Immigration: NBC’s Spotlight on Colorado’s Roaring Fork Valley

A sampling of some of the immigration issues in the Roaring Fork Valley, the area between Vail and Aspen that also includes the towns of Carbondale, Basalt and Glenwood Springs, was recently highlighted on a NBC News special with Tom Brokaw. One of the storylines featured the family owned Gould Construction and the dilemma with the shortage of manual laborers in this rural resort region. The news broadcast filmed immigrants, some with documents that could have been counterfeit, applying for Gould Construction positions and being hired.Owners Mark and Brett Gould noted that without this immigrant labor force at a starting wage of $14 an hour, their construction business would falter and roads and houses would not be built. “White kids coming out of high school don’t want to dig ditches,” Brett Gould lamented. On the other hand, he noted that the Latinos are eager to have these positions and most are hard working and dependable.

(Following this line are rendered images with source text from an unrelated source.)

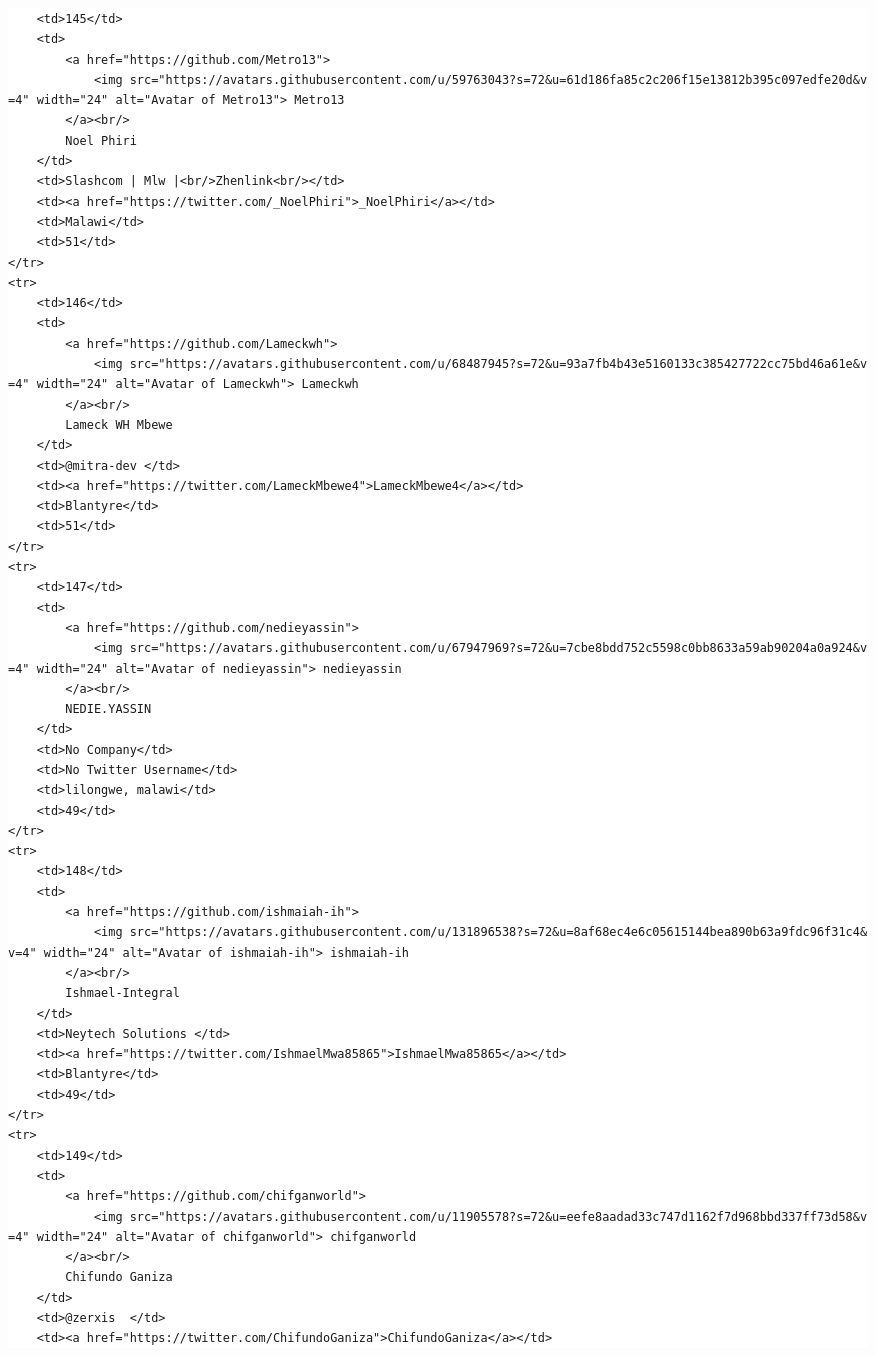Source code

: 		<td>145</td>
		<td>
			<a href="https://github.com/Metro13">
				<img src="https://avatars.githubusercontent.com/u/59763043?s=72&u=61d186fa85c2c206f15e13812b395c097edfe20d&v=4" width="24" alt="Avatar of Metro13"> Metro13
			</a><br/>
			Noel Phiri
		</td>
		<td>Slashcom | Mlw |<br/>Zhenlink<br/></td>
		<td><a href="https://twitter.com/_NoelPhiri">_NoelPhiri</a></td>
		<td>Malawi</td>
		<td>51</td>
	</tr>
	<tr>
		<td>146</td>
		<td>
			<a href="https://github.com/Lameckwh">
				<img src="https://avatars.githubusercontent.com/u/68487945?s=72&u=93a7fb4b43e5160133c385427722cc75bd46a61e&v=4" width="24" alt="Avatar of Lameckwh"> Lameckwh
			</a><br/>
			Lameck WH Mbewe
		</td>
		<td>@mitra-dev </td>
		<td><a href="https://twitter.com/LameckMbewe4">LameckMbewe4</a></td>
		<td>Blantyre</td>
		<td>51</td>
	</tr>
	<tr>
		<td>147</td>
		<td>
			<a href="https://github.com/nedieyassin">
				<img src="https://avatars.githubusercontent.com/u/67947969?s=72&u=7cbe8bdd752c5598c0bb8633a59ab90204a0a924&v=4" width="24" alt="Avatar of nedieyassin"> nedieyassin
			</a><br/>
			NEDIE.YASSIN
		</td>
		<td>No Company</td>
		<td>No Twitter Username</td>
		<td>lilongwe, malawi</td>
		<td>49</td>
	</tr>
	<tr>
		<td>148</td>
		<td>
			<a href="https://github.com/ishmaiah-ih">
				<img src="https://avatars.githubusercontent.com/u/131896538?s=72&u=8af68ec4e6c05615144bea890b63a9fdc96f31c4&v=4" width="24" alt="Avatar of ishmaiah-ih"> ishmaiah-ih
			</a><br/>
			Ishmael-Integral
		</td>
		<td>Neytech Solutions </td>
		<td><a href="https://twitter.com/IshmaelMwa85865">IshmaelMwa85865</a></td>
		<td>Blantyre</td>
		<td>49</td>
	</tr>
	<tr>
		<td>149</td>
		<td>
			<a href="https://github.com/chifganworld">
				<img src="https://avatars.githubusercontent.com/u/11905578?s=72&u=eefe8aadad33c747d1162f7d968bbd337ff73d58&v=4" width="24" alt="Avatar of chifganworld"> chifganworld
			</a><br/>
			Chifundo Ganiza
		</td>
		<td>@zerxis  </td>
		<td><a href="https://twitter.com/ChifundoGaniza">ChifundoGaniza</a></td>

There has been a surprising response since the NBC News special has aired. Gould Construction has received over 600 employment inquiries from across the country, people willing to replace the immigrant workers. Apparently $14 an hour is a livable wage in many parts of the nation-but not in the shadow of Aspen and Vail ski areas.

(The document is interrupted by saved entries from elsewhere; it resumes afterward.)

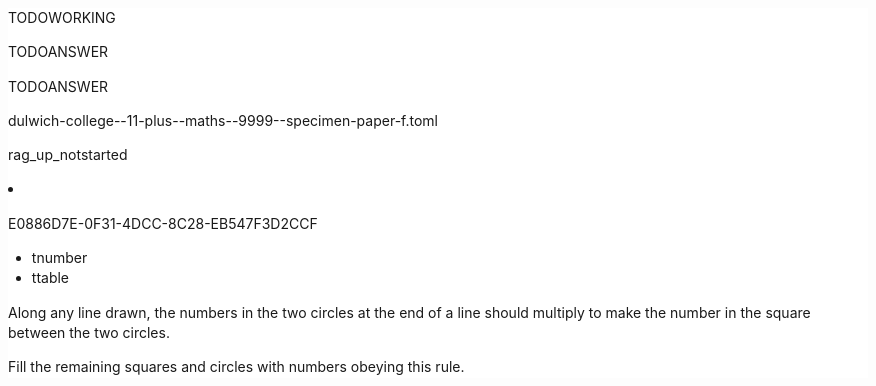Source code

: TODOWORKING

</div>
</div>
<div class='answers'>
<div class='answer'>

TODOANSWER

</div>
<div class='answer'>

TODOANSWER

</div>
</div>

<div class='papername'>
<p>dulwich-college--11-plus--maths--9999--specimen-paper-f.toml</p>
</div>
<div class='rag'>
<p>rag_up_notstarted</p>
</div>
</div>
</li>
<li>
<div class='question_envelope rag_up_notstarted question'>
<div class='uuid'>
<p>E0886D7E-0F31-4DCC-8C28-EB547F3D2CCF</p>
</div>
<div class='topics'>
<ul>
<li>
tnumber
</li>
<li>
ttable
</li>
</ul>
</div>
<div class='question question'>

Along any line drawn, the numbers in the two circles at the end of a line should multiply to make the number in the square between the two circles.

Fill the remaining squares and circles with numbers obeying this rule.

Two important facts that NBC News program failed to emphasize was the cost of living in the mountains and the lack of housing. For instance, there are six pages of help wanted ads in the local Post Independent newspaper and only a half page of rentals listed.

A full time job paying $14 an hour equals a monthly gross wage of around $2400. That doesn’t go far when rent for a two bedroom apartment-if you can find it–averages $1300 a month in the Roaring Fork region. Housing prices starting at $350,000 are way beyond the reach of an entry level employee and most middle-income families. The housing crunch is so severe that oil and gas companies have received permission from the Garfield County government to maintain temporary “man camps” at their drilling sites.

Interestingly, not only is home construction attracting and maintaining an immigrant labor force, but so is this housing shortage. As shown in the NBC News special, it is not unusual for several immigrant extended families to live together. This is highly efficient under an impossibly tight housing market in the Roaring Fork Valley.

On the other hand, most Anglo families prefer to live as single family units, so there is simply not enough housing available, let alone affordable, to accommodate them in this resort area. Those 600 callers to Gould Construction would have no problem acquiring jobs in the Roaring Fork Valley, but they would find either no place to live or have enough money to subsist after paying rent or a mortgage.

This all leads back to the Gould brothers’ dependence on immigrant workers to help build the much needed houses and apartments. Without this labor pool, documented or not, commerce growth in the Roaring Fork Valley would come to a halt.